• **Task**
Omit the pictures and retype only the lines from the one containing "Figure 15. Steady-state" through the end of the listing, both ends included.

• **Data**
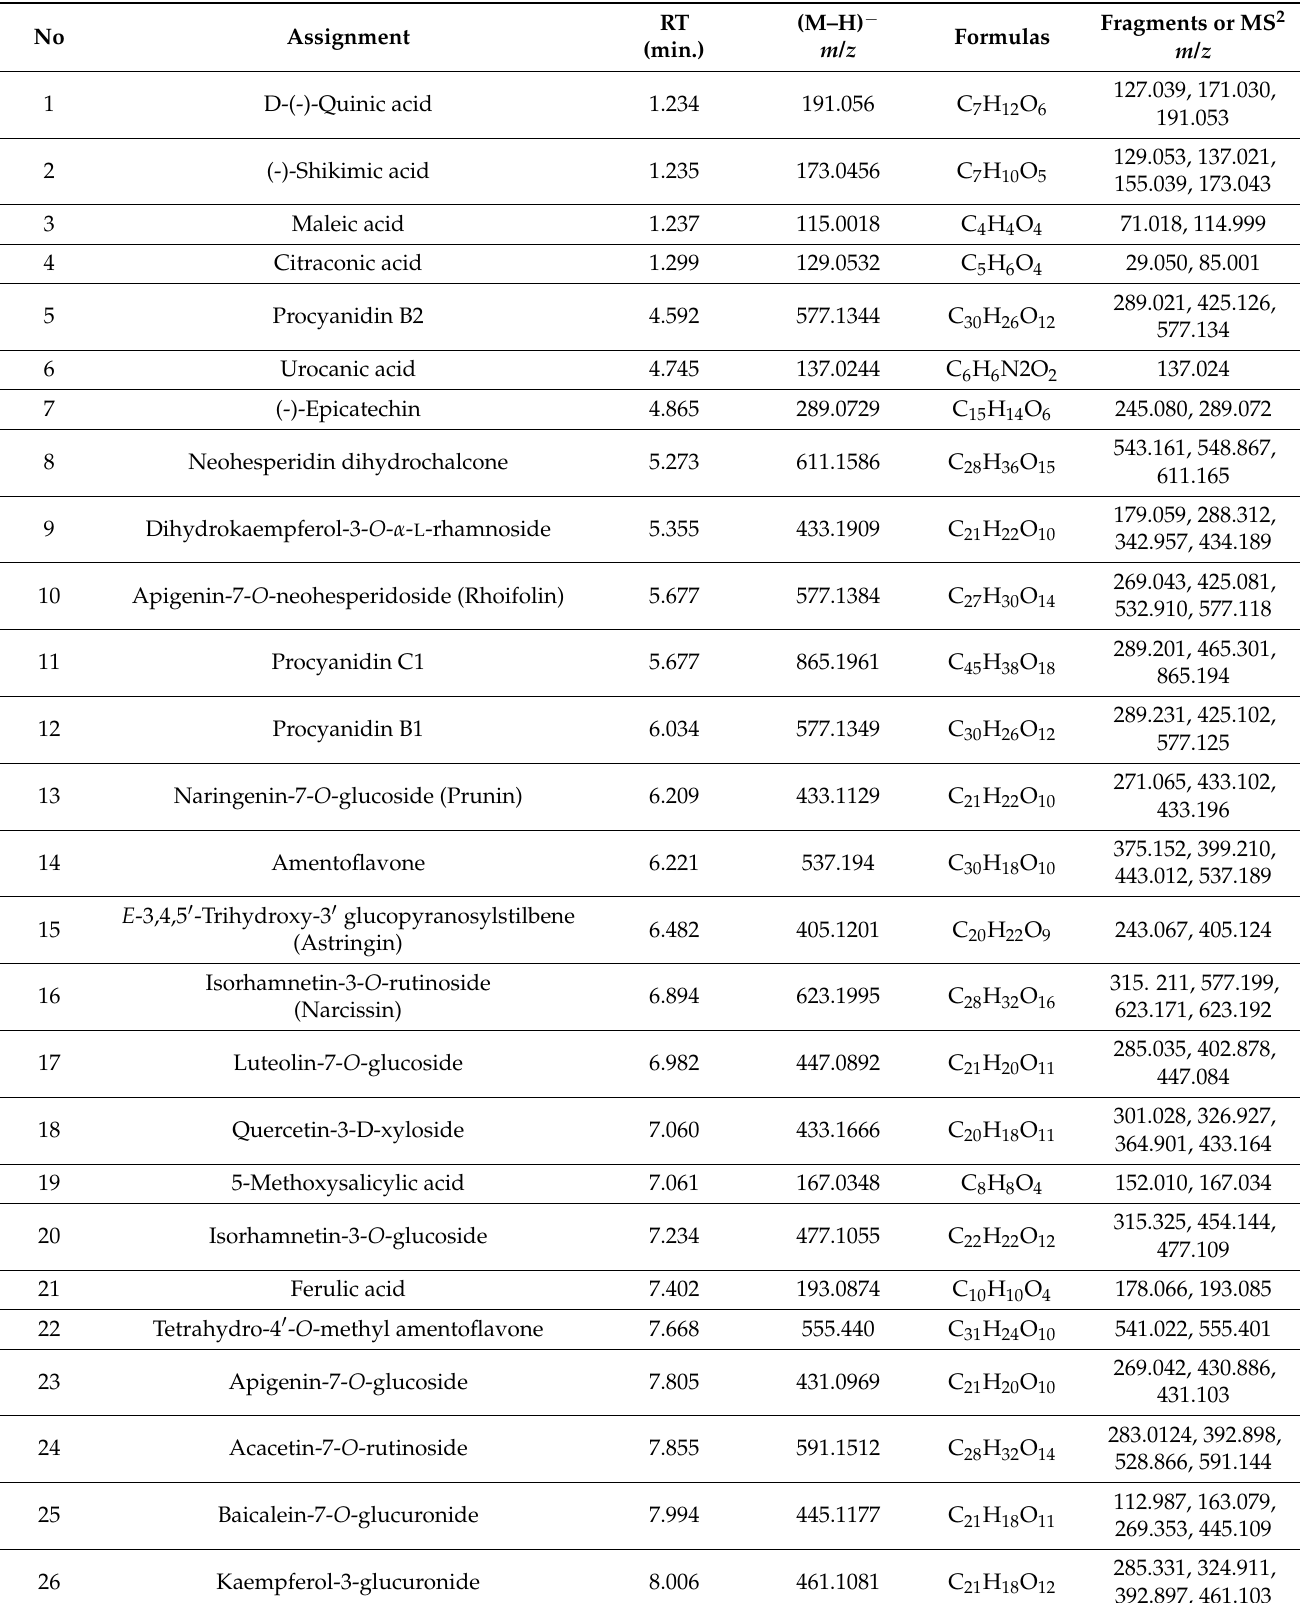
Table 1. Metabolite Profiling of CRME identified by LC-MS/MS in negative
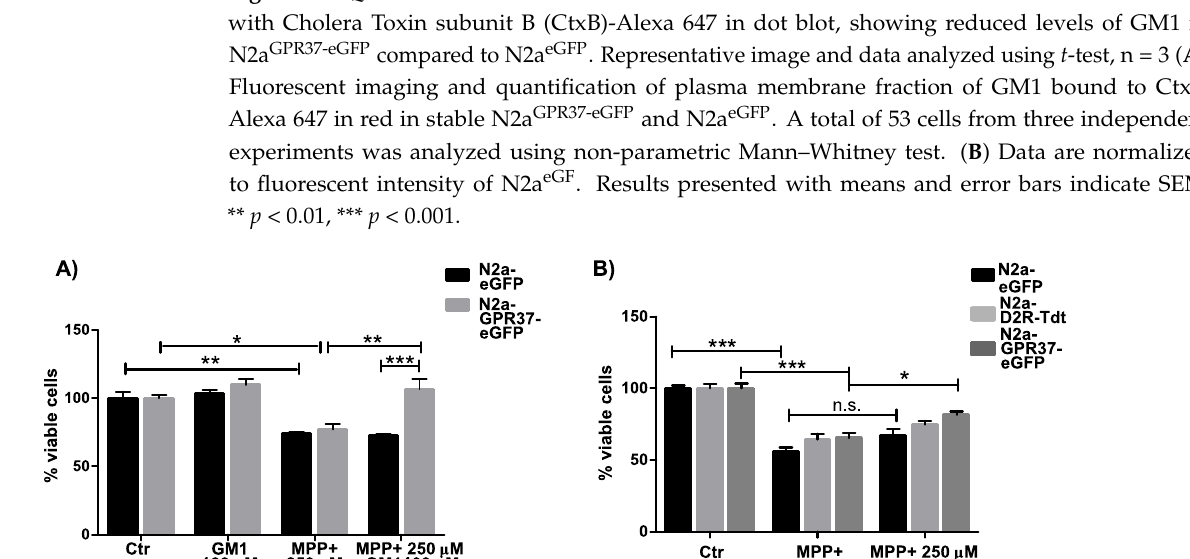
Figure 2. GPR37-specific rescue with 24 h GM1 pretreatment (100 µM) against MPP+ treatment in stable N2a GPR37-eGFP compared to N2a eGFP measured by resazurin assay 24 h after toxin addition. ( A ). Transiently transfected N2a showed the same pattern with GPR37-specific rescue with GM1 treatment (50 µM) 48 h after MPP+ addition. ( B ) Data from three independent experiments. Fluorescence is normalized to the average of control condition. Two-way ANOVA followed by Tukey post hoc test. Error bars indicate SEM. * p < 0.05, ** p < 0.01, *** p < 0.001; n.s., non-significant.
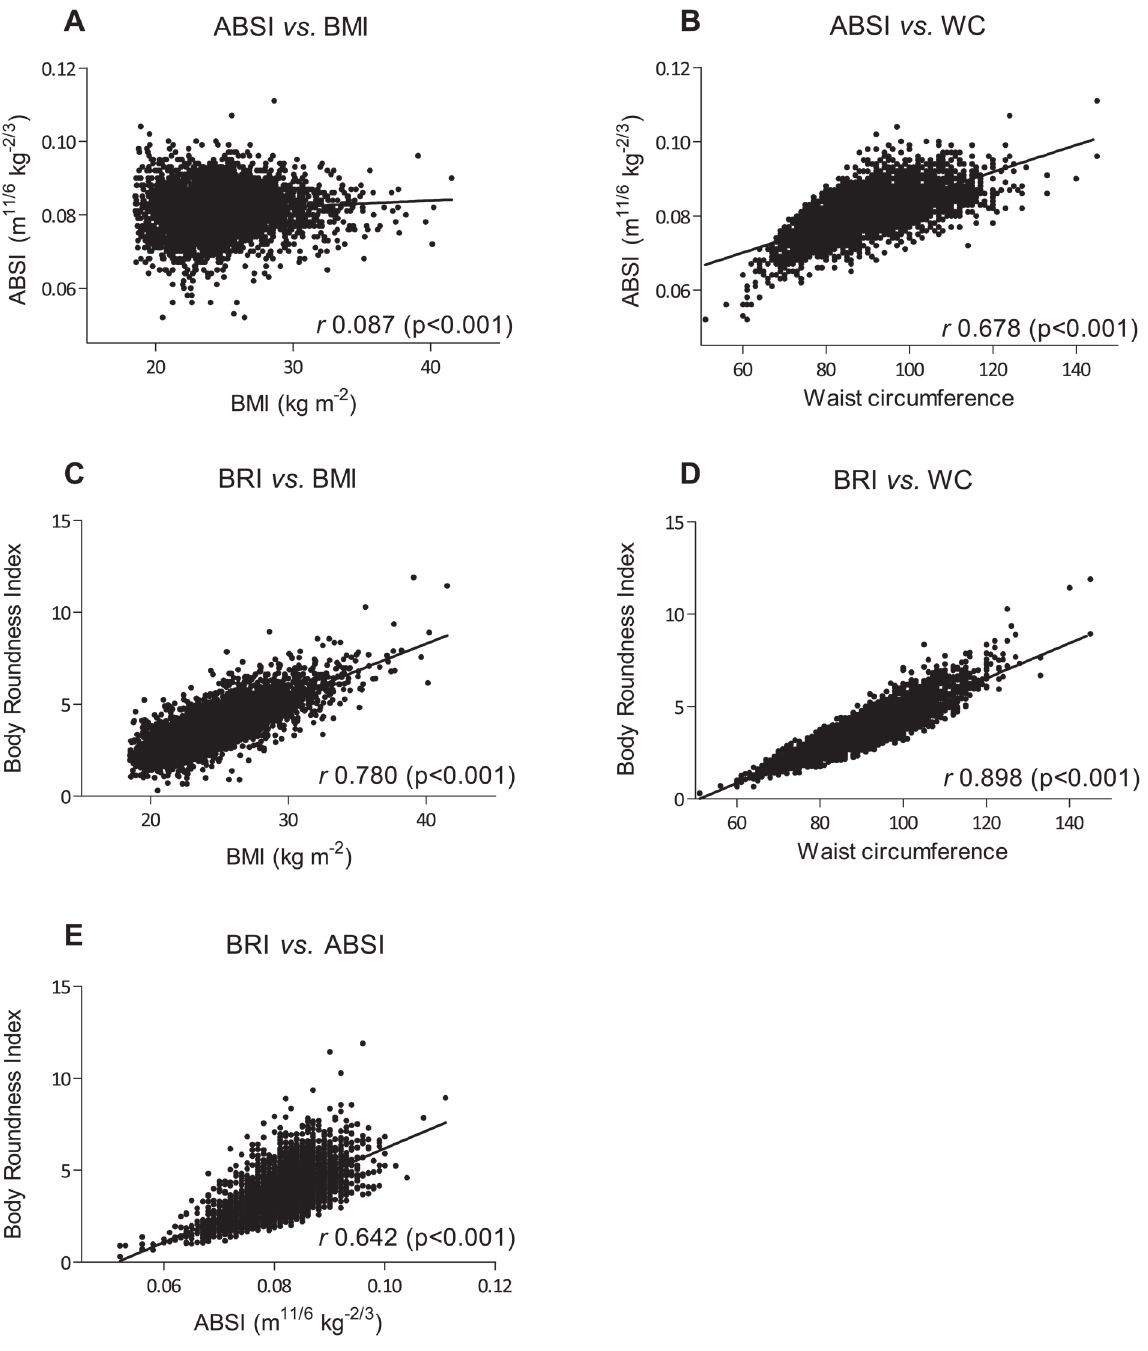
Figure 2. Correlations between ABSI, BMI, BRI, and WC. A. Correlation between ABSI and BMI. Increase in ABSI and increase in BMI show a poor yet significant correlation ( r =0.087, P , 0.001). B. Correlation between ABSI and WC. Increase in ABSI and increase in WC show a significant correlation ( r =0.678, P , 0.001). C. Correlation between BRI and BMI. Increase in BRI and increase in BMI show a significant correlation ( r =0.780, P , 0.001). D. Correlation between BRI and WC. Increase in BRI and increase in WC show a significant correlation ( r= 0.898, P , 0.001). E. Correlation between BRI and ABSI. Increase in BRI and increase in ABSI show a significant correlation ( r= 0.642, P , 0.001).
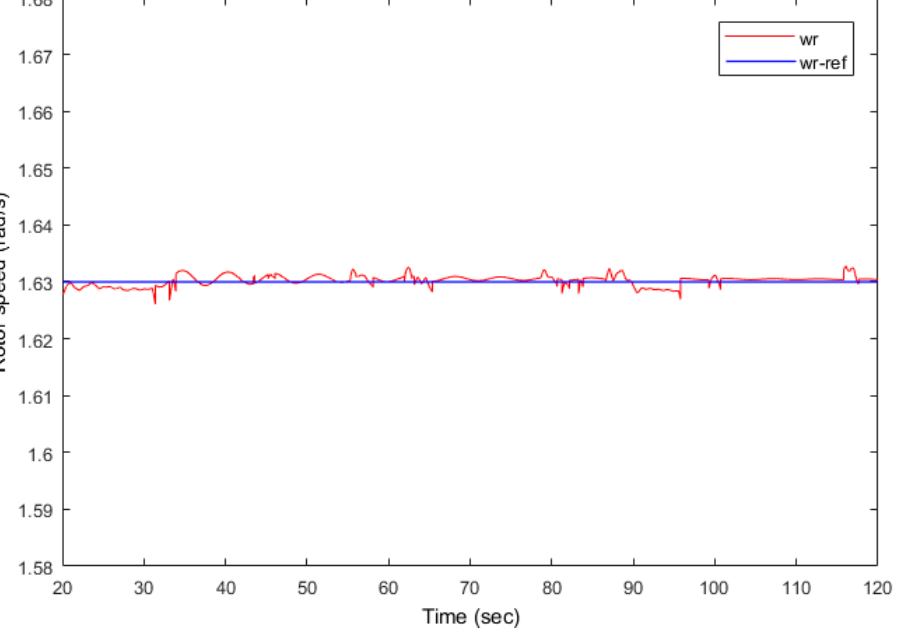
Figure 15. Steady-state rotor speed tracking of the wind turbine in Chapman Ranch.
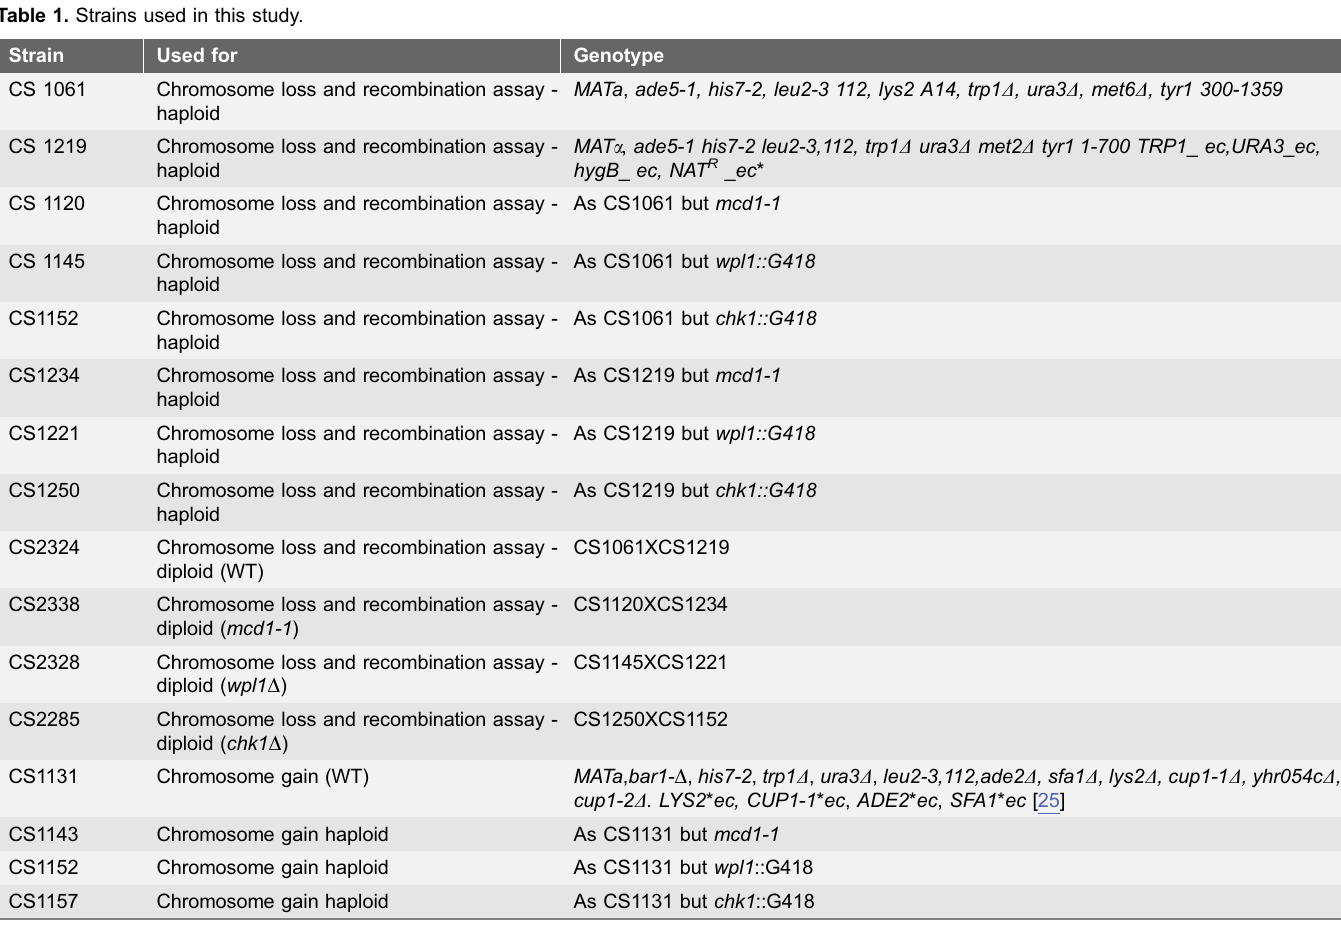
Table 1. Strains used in this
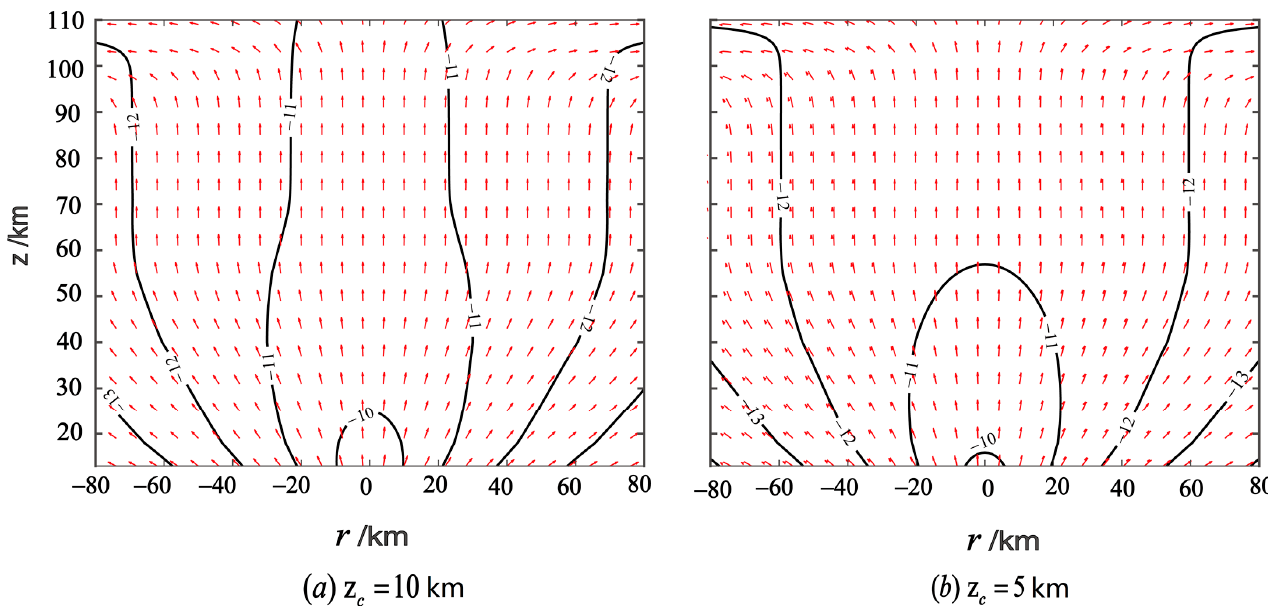
Figure 4. On the left is a contour map of the conduction current density of a 1 C thundercloud centered at 10 km. On the right is a contour map of the conduction current density over a thundercloud caused by a 1 C thundercloud centered at 5 km. The units of the current density are A/m 2 .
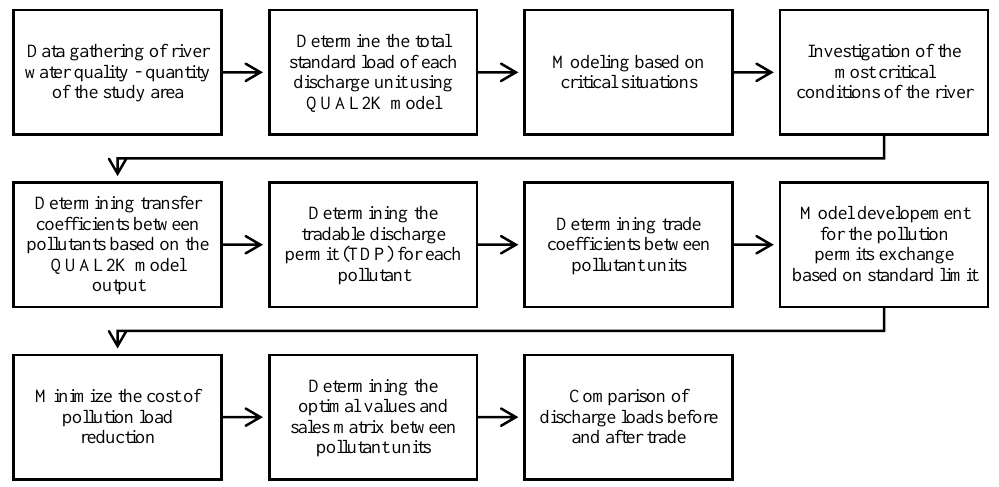
Figure 1. The flowchart of the developed method.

• **Solution for this problem**
Figure 15. Steady-state rotor speed tracking of the wind turbine in Chapman Ranch.
Table 1. Strains used in this
Figure 4. On the left is a contour map of the conduction current density of a 1 C thundercloud centered at 10 km. On the right is a contour map of the conduction current density over a thundercloud caused by a 1 C thundercloud centered at 5 km. The units of the current density are A/m 2 .
Figure 1. The flowchart of the developed method.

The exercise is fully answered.